▸ **Exercise passage**
I have to go back to work in 6 weeks. I would like to have a sliver of rest and sanity and enjoyment with my baby before I go back.

OP posts:
Endofyear · 08/02/2025 14:49

I kept my babies in with me until I stopped feeding them. No way would I be getting up and traipsing around in the middle of the night! My DH slept in our bed too, sometimes he would wake up when baby did and ask me if I wanted a drink but often he didn't wake at all. Your DH has chosen to remove himself to another room so he is not disturbed by his own child waking up (!) I would probably tell him to stay in there!

▸ **Requirement 1**
Using the forum thread, answer these questions:
(a) In how many weeks does the original poster have to return to work?
(b) Up to what point did Endofyear keep the babies in the room?
(c) What would Endofyear's DH sometimes ask after waking when the baby did?
▸ **Requirement 2**
Write the next few sentences of the forum thread about night waking with a baby, beginning after its final sentence.

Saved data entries
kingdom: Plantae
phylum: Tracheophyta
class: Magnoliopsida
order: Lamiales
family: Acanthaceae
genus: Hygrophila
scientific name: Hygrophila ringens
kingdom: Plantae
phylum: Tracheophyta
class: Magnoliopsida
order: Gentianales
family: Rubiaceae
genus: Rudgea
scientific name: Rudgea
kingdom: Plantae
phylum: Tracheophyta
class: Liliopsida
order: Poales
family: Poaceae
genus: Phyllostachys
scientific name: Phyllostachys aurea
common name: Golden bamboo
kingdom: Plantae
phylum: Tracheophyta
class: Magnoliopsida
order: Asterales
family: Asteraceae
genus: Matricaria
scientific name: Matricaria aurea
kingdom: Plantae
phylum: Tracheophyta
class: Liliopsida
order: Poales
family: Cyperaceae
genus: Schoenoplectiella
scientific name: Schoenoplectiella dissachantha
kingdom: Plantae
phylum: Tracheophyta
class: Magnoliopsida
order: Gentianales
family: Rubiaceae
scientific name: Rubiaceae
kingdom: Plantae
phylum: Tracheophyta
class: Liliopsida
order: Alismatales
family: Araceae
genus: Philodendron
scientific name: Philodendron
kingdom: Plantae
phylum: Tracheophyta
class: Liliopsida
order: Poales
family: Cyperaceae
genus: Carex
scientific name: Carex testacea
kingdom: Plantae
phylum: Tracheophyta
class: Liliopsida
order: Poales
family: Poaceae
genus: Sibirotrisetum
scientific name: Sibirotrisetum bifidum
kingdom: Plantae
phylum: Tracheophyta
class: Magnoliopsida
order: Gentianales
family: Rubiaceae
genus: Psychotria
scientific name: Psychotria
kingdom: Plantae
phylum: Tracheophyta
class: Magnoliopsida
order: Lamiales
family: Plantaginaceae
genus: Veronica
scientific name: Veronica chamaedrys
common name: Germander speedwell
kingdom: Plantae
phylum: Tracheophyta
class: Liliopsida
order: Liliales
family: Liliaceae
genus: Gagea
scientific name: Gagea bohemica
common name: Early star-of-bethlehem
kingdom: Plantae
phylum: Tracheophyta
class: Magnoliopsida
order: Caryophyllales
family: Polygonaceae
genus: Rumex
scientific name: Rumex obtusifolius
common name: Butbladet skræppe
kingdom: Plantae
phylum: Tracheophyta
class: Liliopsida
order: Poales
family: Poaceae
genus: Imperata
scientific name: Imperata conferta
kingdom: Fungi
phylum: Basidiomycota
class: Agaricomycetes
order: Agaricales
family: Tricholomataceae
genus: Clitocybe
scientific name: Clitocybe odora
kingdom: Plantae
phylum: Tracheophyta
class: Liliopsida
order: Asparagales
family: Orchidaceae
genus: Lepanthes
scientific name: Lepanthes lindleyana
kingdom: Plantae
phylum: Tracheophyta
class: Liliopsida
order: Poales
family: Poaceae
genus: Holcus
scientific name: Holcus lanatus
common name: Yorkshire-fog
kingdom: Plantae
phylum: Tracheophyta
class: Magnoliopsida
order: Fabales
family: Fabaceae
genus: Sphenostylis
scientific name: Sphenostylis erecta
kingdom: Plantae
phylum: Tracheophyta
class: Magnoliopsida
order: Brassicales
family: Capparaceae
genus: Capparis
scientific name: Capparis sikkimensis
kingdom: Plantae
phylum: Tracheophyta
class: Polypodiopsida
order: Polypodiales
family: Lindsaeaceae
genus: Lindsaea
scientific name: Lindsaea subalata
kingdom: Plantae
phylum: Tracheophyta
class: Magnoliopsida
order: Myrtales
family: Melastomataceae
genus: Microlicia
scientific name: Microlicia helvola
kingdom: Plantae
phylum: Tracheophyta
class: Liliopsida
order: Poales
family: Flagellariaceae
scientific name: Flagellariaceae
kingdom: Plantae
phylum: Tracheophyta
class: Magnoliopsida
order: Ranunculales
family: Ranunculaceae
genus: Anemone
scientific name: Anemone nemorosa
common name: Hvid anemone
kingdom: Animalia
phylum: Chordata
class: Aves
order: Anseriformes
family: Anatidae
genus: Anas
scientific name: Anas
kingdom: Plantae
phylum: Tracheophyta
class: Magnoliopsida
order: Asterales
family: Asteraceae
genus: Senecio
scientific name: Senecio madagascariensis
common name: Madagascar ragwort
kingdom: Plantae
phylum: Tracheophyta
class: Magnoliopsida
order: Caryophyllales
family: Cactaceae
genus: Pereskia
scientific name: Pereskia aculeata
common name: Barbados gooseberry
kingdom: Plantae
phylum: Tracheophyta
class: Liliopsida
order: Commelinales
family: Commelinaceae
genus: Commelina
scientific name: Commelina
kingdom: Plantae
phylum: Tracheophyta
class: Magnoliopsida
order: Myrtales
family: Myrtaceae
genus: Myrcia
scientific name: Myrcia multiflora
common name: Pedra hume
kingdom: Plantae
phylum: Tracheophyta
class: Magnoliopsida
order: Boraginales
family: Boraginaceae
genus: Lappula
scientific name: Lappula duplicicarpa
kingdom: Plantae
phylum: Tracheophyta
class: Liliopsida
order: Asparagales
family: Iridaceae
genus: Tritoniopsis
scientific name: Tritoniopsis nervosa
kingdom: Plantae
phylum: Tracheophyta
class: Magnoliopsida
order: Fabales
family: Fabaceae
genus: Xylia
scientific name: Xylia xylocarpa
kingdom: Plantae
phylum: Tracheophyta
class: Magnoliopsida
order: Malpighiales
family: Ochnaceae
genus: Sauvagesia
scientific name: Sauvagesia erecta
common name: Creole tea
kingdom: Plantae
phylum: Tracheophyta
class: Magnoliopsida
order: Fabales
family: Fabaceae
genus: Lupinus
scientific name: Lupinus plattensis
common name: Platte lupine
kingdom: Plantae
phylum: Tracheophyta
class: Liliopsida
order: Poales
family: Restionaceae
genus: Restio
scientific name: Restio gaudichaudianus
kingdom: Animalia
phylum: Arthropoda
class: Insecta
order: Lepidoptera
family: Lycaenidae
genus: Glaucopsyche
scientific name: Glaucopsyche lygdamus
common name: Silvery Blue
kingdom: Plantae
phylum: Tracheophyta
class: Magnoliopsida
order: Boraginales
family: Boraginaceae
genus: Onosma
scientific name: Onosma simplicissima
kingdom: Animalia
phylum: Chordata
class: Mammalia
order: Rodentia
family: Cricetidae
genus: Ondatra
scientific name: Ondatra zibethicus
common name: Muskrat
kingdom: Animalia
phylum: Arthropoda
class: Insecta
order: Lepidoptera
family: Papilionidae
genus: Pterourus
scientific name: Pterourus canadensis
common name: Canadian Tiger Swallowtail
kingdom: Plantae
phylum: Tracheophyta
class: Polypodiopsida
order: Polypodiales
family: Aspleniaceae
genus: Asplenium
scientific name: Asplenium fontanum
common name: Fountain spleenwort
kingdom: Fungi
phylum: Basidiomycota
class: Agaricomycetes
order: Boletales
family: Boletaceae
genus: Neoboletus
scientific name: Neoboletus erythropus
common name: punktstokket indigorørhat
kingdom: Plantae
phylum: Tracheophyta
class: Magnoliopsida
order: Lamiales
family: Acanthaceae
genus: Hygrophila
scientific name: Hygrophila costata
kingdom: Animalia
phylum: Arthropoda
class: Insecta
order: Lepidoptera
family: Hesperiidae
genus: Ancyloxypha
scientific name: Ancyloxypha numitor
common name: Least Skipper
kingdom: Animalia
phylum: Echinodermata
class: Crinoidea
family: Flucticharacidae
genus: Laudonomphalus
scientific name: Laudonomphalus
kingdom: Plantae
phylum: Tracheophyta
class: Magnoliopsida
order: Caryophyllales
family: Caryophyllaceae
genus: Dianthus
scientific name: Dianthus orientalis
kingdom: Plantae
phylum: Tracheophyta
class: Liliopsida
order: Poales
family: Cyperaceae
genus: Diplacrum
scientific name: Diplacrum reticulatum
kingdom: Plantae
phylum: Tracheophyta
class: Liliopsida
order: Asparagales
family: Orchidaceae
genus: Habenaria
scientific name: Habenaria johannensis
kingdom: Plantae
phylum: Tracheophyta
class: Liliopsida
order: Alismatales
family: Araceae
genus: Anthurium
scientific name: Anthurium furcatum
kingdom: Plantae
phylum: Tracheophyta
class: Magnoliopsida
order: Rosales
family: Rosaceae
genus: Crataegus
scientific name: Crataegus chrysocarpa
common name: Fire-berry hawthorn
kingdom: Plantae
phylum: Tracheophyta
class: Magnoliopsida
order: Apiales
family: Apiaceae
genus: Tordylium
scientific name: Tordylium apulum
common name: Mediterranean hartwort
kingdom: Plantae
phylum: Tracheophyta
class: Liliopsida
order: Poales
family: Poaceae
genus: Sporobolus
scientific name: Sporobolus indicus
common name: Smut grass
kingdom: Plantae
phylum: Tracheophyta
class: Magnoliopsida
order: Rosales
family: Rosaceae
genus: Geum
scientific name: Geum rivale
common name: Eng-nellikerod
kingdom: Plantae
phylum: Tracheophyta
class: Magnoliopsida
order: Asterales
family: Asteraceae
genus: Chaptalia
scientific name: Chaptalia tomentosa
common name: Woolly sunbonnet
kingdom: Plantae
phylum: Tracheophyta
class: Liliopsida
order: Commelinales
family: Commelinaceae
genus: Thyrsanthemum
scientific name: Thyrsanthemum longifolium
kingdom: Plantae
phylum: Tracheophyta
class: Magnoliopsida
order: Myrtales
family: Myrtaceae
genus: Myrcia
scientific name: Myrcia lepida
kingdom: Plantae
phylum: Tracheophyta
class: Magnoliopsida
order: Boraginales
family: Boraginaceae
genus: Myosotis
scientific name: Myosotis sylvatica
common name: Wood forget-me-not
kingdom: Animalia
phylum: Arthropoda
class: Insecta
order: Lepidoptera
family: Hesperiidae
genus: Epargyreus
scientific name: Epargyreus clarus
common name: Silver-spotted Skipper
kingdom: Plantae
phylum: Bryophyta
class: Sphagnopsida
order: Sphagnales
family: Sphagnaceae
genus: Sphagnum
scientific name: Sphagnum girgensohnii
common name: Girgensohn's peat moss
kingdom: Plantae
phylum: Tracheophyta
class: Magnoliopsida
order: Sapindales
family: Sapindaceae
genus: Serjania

▸ **Task output 1**
(a) In 6 weeks.
(b) Until Endofyear stopped feeding them.
(c) Whether Endofyear wanted a drink.

▸ **Task output 2**
Imisscoffee2021 · 08/02/2025 14:49

Do what gets you and baby most sleep. A move suits some but not others. I had to bottle feed my tongue tied boy and he still didn't go in own room as he was and is a terrible sleeper, my husband and I do night on night off with him with the other in the spare room...for 18 months! Yes we would love to sleep in the same bed again, but not for a few hours at a time and one person getting up and down and in and out. Your husbands lucky he doesn't have to do the night feeds and should be happy with his sleep even if it is on a spare bed.

Mulledjuice · 08/02/2025 14:51

GingerBaby568 · 08/02/2025 14:28

@MsPavlichenko I see, thank you. I did suggest he comes into our bedroom but he thinks WE (I) are waking baby up. His whole theory is that baby will sleep through the night in his own room. So my question is - is that realistic and worth the risk?

It's impossible to know without trying. Baby may be woken by a parent snoring, coughing or turning in the night. Or may not be able to wake and resettle quietly if they realise they are alone.

SchoolDilemma17 · 08/02/2025 14:51

GingerBaby568 · 08/02/2025 14:04

@Mulledjuice Baby is in a big crib already.

DH suggested that too. That i start the night in our bed and sleep in the spare room after the first wake up (crib will be in spare room).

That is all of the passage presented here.